▸ PROBLEM
In the records below, take the stretch from the line containing "3 March 2026" through the line containing "உடம்பில் பொட்டுத்துணி இல்லாமல்" and change "Other News" to "More News", keeping everything else the same. Give back only those lines, without the pictures.

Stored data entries
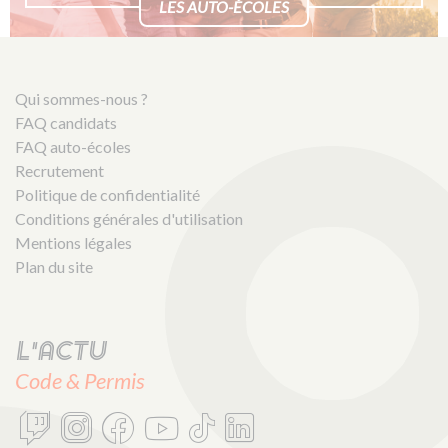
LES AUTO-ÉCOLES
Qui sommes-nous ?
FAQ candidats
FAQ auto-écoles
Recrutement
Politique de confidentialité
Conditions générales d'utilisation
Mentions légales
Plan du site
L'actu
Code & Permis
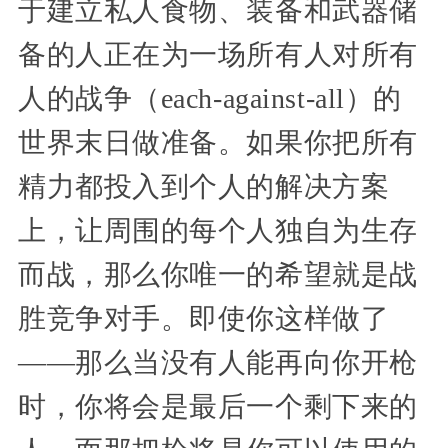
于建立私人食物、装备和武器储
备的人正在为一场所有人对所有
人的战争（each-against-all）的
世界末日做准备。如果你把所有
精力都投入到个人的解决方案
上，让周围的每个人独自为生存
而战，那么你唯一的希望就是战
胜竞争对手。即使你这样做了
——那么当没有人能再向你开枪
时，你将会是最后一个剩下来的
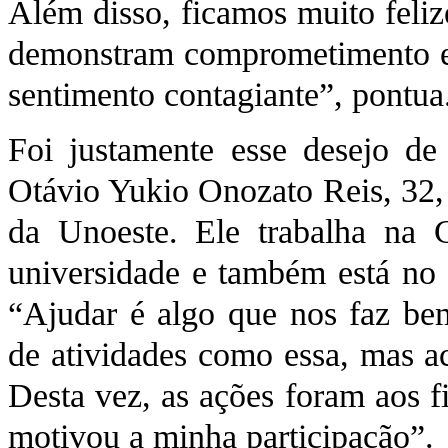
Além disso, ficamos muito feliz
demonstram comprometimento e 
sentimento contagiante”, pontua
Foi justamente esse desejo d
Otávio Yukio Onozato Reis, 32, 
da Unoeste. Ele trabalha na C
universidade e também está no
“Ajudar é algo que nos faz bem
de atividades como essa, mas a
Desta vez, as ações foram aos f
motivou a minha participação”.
--
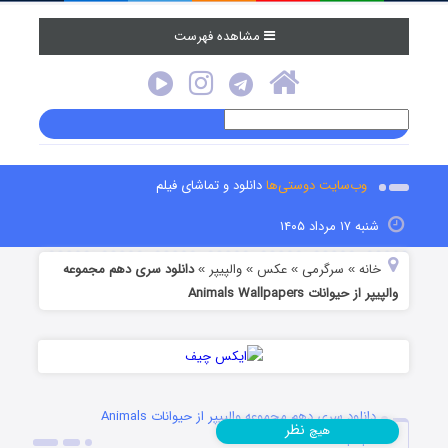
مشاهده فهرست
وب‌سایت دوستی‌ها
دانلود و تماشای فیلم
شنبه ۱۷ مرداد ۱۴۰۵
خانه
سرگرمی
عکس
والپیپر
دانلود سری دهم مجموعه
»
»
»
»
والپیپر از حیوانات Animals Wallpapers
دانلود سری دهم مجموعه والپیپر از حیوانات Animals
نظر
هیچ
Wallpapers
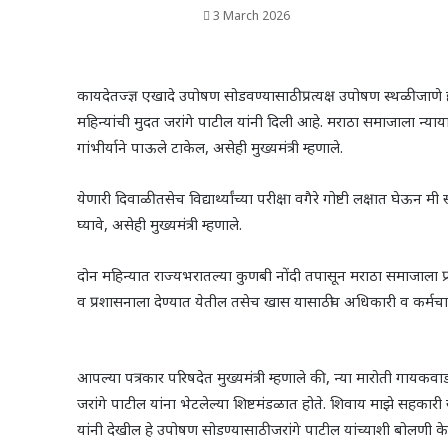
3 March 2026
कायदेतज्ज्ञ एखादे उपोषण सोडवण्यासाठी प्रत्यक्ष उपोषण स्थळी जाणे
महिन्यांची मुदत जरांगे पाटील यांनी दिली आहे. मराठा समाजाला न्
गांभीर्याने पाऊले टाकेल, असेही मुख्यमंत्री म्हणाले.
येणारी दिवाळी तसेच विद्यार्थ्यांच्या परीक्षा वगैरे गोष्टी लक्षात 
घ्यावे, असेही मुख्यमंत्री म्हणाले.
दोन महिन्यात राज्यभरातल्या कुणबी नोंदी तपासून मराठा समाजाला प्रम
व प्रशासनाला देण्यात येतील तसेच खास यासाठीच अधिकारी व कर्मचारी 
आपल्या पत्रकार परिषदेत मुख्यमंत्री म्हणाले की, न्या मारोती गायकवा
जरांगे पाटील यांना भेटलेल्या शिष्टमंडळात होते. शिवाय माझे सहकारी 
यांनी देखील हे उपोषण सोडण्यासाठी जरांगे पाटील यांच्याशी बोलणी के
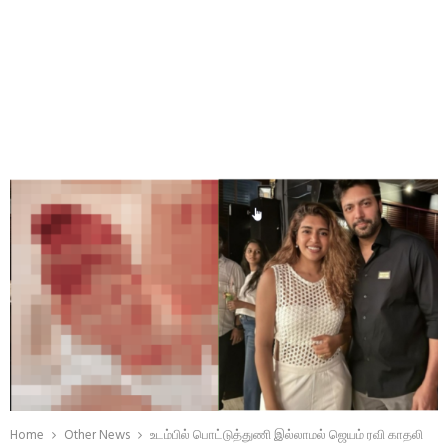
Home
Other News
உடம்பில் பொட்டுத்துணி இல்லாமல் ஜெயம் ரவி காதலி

▸ EXERCISE RESULT
3 March 2026
कायदेतज्ज्ञ एखादे उपोषण सोडवण्यासाठी प्रत्यक्ष उपोषण स्थळी जाणे
महिन्यांची मुदत जरांगे पाटील यांनी दिली आहे. मराठा समाजाला न्
गांभीर्याने पाऊले टाकेल, असेही मुख्यमंत्री म्हणाले.
येणारी दिवाळी तसेच विद्यार्थ्यांच्या परीक्षा वगैरे गोष्टी लक्षात 
घ्यावे, असेही मुख्यमंत्री म्हणाले.
दोन महिन्यात राज्यभरातल्या कुणबी नोंदी तपासून मराठा समाजाला प्रम
व प्रशासनाला देण्यात येतील तसेच खास यासाठीच अधिकारी व कर्मचारी 
आपल्या पत्रकार परिषदेत मुख्यमंत्री म्हणाले की, न्या मारोती गायकवा
जरांगे पाटील यांना भेटलेल्या शिष्टमंडळात होते. शिवाय माझे सहकारी 
यांनी देखील हे उपोषण सोडण्यासाठी जरांगे पाटील यांच्याशी बोलणी के
Home
More News
உடம்பில் பொட்டுத்துணி இல்லாமல் ஜெயம் ரவி காதலி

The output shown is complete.